Was tun, wenn die Stimme plötzlich anders klingt?

„Hilfe, meine Stimme hat sich so verändert“
Foto: iStock/g-stockstudio

Jede Stimme ist einzigartig. Manche Menschen haben sogar eine so einprägsame Klangfarbe oder Sprechweise, dass wir sie unter vielen Leuten oder am Telefon allein schon an der Stimme erkennen.

Schon im frühen Alter gewöhnen wir uns an die vertrauten Stimmen unserer Familienmitglieder, später an die der Freunde, Partner und Menschen, denen wir täglich begegnen. Doch was, wenn sich die Stimme plötzlich ändert? Wenn geliebte Menschen um uns herum oder vielleicht sogar wir selbst anders klingen?

 

Kann sich unsere Stimme ändern?

Ja, sie kann sich im Laufe des Lebens oder unter bestimmten Umständen tatsächlich verändern.

Ein Fall, den wohl jeder von uns kennt, sind Erkältungen. Heiserkeit, trockene Schleimhäute und beanspruchte Stimmbänder können die Stimme vor allem tiefer und brüchiger erscheinen lassen. Hier helfen Lutschtabletten z. B. mit einem speziellen Hydro-Komplex und viel trinken, damit die Stimme schnell wieder fit wird und genauso klingt wie vorher.

Stress, Aufregung und Angst spiegeln sich ebenfalls in unserer Aussprache wider. In diesen Situationen neigen wir dazu, schneller und nur oberflächlich zu atmen. Dadurch wirkt die Stimme gedrückt, kann sich nicht entfalten und ist oft höher.

 

Veränderungen, die bleiben

Doch auch permanente Stimmveränderungen sind möglich. Ein bekanntes Beispiel ist der Stimmwechsel, der umgangssprachlich Stimmbruch genannt wird und bei Jungs und Mädchen vorkommt. Während der Pubertät wachsen der Kehlkopf und die Stimmlippen, wodurch der Klang tiefer wird. Bei Mädchen verändert sich die Stimme nur leicht, da die Stimmlippen nur ein paar Millimeter wachsen. 

Im hohen Alter kommt es zu dem gegenteiligen Phänomen. Im Zuge der allgemeinen Alterserscheinungen verliert der Körper an Muskelkraft, wodurch es auch bei der Stimmfunktion zu Einschränkungen kommen kann.  

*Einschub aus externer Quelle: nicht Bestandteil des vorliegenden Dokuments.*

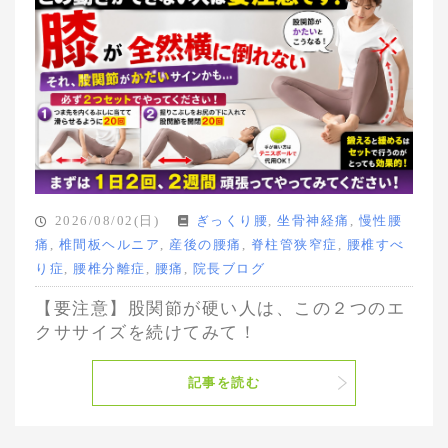
2026/08/02(日)
ぎっくり腰
,
坐骨神経痛
,
慢性腰
痛
,
椎間板ヘルニア
,
産後の腰痛
,
脊柱管狭窄症
,
腰椎すべ
り症
,
腰椎分離症
,
腰痛
,
院長ブログ
【要注意】股関節が硬い人は、この２つのエ
クササイズを続けてみて！
記事を読む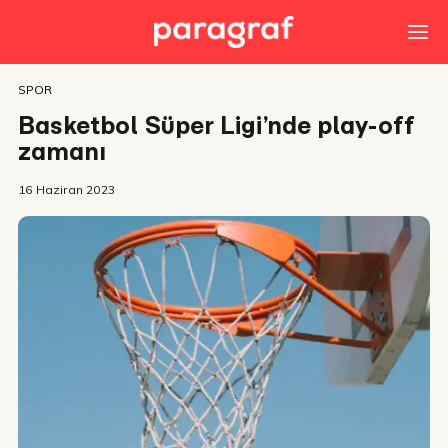
SPOR
Basketbol Süper Ligi’nde play-off
zamanı
16 Haziran 2023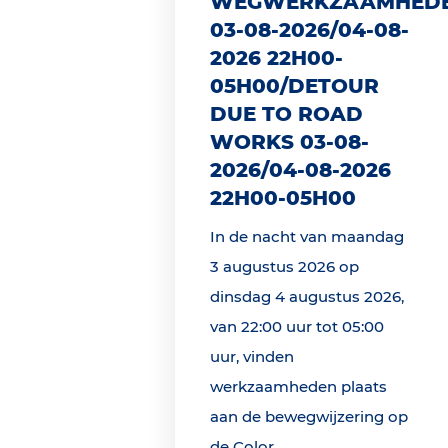
WEGWERKZAAMHED
03-08-2026/04-08-
2026 22H00-
05H00/DETOUR
DUE TO ROAD
WORKS 03-08-
2026/04-08-2026
22H00-05H00
In de nacht van maandag
3 augustus 2026 op
dinsdag 4 augustus 2026,
van 22:00 uur tot 05:00
uur, vinden
werkzaamheden plaats
aan de bewegwijzering op
de Color...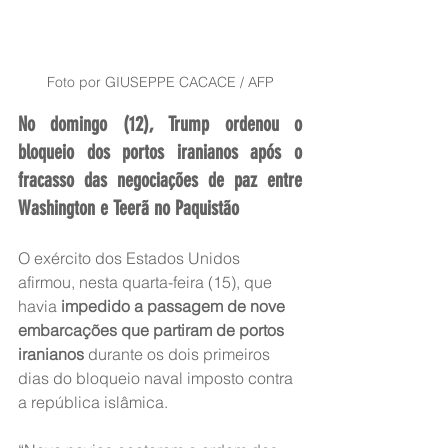
Foto por GIUSEPPE CACACE / AFP
No domingo (12), Trump ordenou o 
bloqueio dos portos iranianos após o 
fracasso das negociações de paz entre 
Washington e Teerã no Paquistão
O exército dos Estados Unidos 
afirmou, nesta quarta-feira (15), que 
havia 
impedido a passagem de nove 
embarcações que partiram de portos 
iranianos
 durante os dois primeiros 
dias do bloqueio naval imposto contra 
a república islâmica.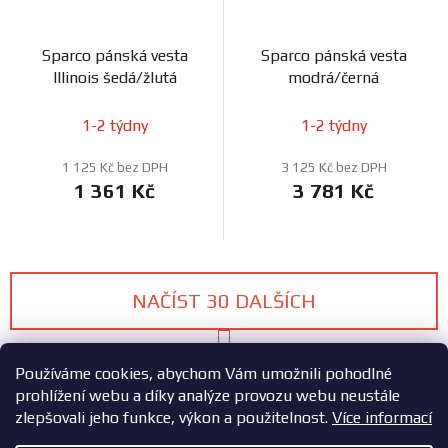
Sparco pánská vesta
Sparco pánská vesta
Illinois šedá/žlutá
modrá/černá
1-2 týdny
1-2 týdny
1 125 Kč bez DPH
3 125 Kč bez DPH
1 361 Kč
3 781 Kč
NAČÍST 30 DALŠÍCH
S
1
3
t
O
Používáme cookies, abychom Vám umožnili pohodlné
r
v
á
prohlížení webu a díky analýze provozu webu neustále
70
položek celkem
n
l
zlepšovali jeho funkce, výkon a použitelnost.
Více informací
k
NAHORU
á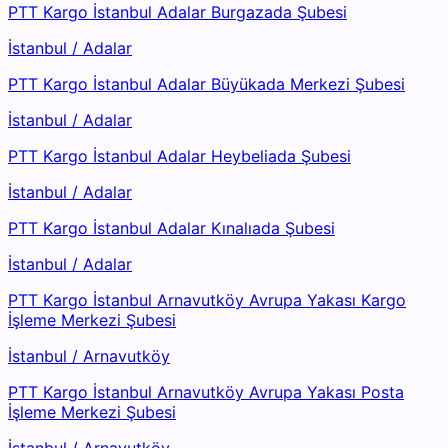
PTT Kargo İstanbul Adalar Burgazada Şubesi
İstanbul
/
Adalar
PTT Kargo İstanbul Adalar Büyükada Merkezi Şubesi
İstanbul
/
Adalar
PTT Kargo İstanbul Adalar Heybeliada Şubesi
İstanbul
/
Adalar
PTT Kargo İstanbul Adalar Kınalıada Şubesi
İstanbul
/
Adalar
PTT Kargo İstanbul Arnavutköy Avrupa Yakası Kargo
İşleme Merkezi Şubesi
İstanbul
/
Arnavutköy
PTT Kargo İstanbul Arnavutköy Avrupa Yakası Posta
İşleme Merkezi Şubesi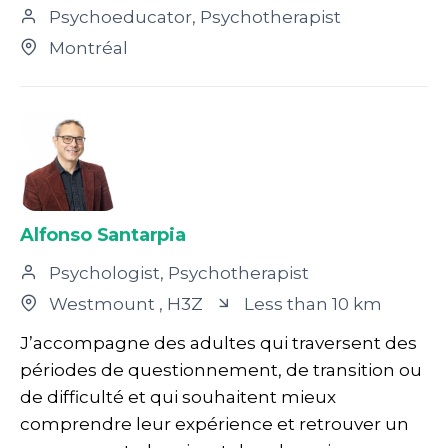
Psychoeducator, Psychotherapist
Montréal
Alfonso Santarpia
Psychologist, Psychotherapist
Westmount
, H3Z
Less than 10 km
J’accompagne des adultes qui traversent des
périodes de questionnement, de transition ou
de difficulté et qui souhaitent mieux
comprendre leur expérience et retrouver un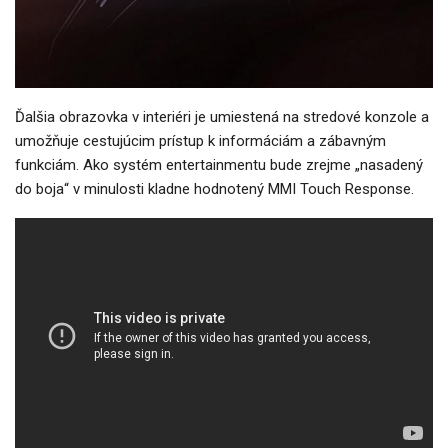
Ďalšia obrazovka v interiéri je umiestená na stredové konzole a
umožňuje cestujúcim prístup k informáciám a zábavným
funkciám. Ako systém entertainmentu bude zrejme „nasadený
do boja“ v minulosti kladne hodnotený MMI Touch Response.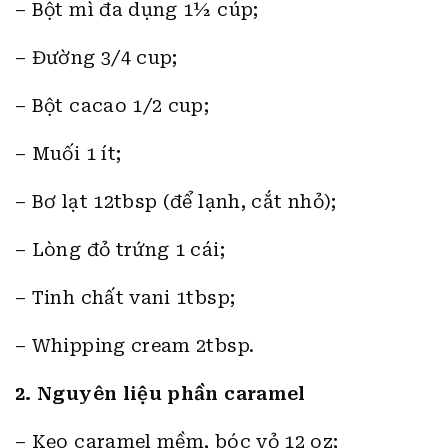
– Bột mì đa dụng 1½ cúp;
– Đường 3/4 cup;
– Bột cacao 1/2 cup;
– Muối 1 ít;
– Bơ lạt 12tbsp (để lạnh, cắt nhỏ);
– Lòng đỏ trứng 1 cái;
– Tinh chất vani 1tbsp;
– Whipping cream 2tbsp.
2. Nguyên liệu phần caramel
– Kẹo caramel mềm, bóc vỏ 12 oz;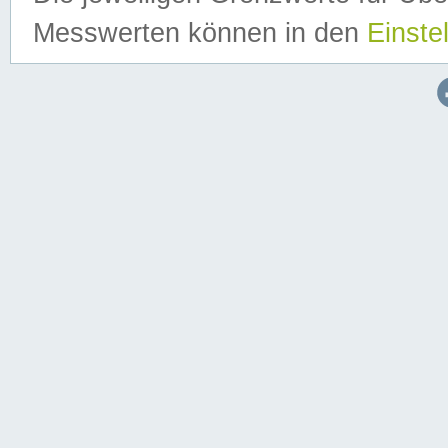
Messwerten können in den
Einste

Generell können Hormonveränderungen die Stimme nachhaltig beeinflussen. Temporär bemerkt man oft auch eine Veränderung während der Menstruation, in der Schwangerschaft oder nach der Menopause.

 

„Sag mal, höre ich mich anders an?“

Es ist schon etwas her, aber genau diese Frage stellte mir meine Freundin Lena, die ich schon seit meiner Schulzeit kenne. Was mir zuerst gar nicht so bewusst war, konnte ich nach genauerem Hinhören bestätigen. Ihre Stimme klang tatsächlich ein wenig heiserer und tiefer. „Naja, vielleicht bist du ein bisschen erkältet? Oder du hast in letzter Zeit zu viel gesprochen und ein bisschen Stress mit der Kleinen?“ Lena ist nämlich ein paar Wochen vorher Mutter geworden.  

Mit der Zeit wurde es nicht besser und sie merkte, dass beim längeren Reden oder Gute-Nacht-Lieder-Singen die Stimme immer etwas wegbrach. Weil sie nicht wusste, ob vielleicht doch eine verschleppte Erkältung dahintersteckte, ließ sie es einmal abklären. Gesundheitlich schien alles ok und doch hatte der Arzt eine Diagnose: hormonelle Dysphonie. Dabei handelt es sich um eine Stimmstörung, die während und nach einer Schwangerschaft auftreten kann. Die Stimme ist tiefer und schwerer zu kontrollieren.

Während und nach der Schwangerschaft kann sich die Stimme verändern
Foto: iStock/damircudic

Die gute Nachricht: Die Klangveränderung bildet sich spätestens nach ca. einem Jahr zurück. Auch Lena hat mittlerweile ihre alte Stimme wieder. Wenn sie jetzt heiser ist, liegt es wirklich an der typischen Erkältung oder an den vielen Geschichten, die sie zu erzählen hat.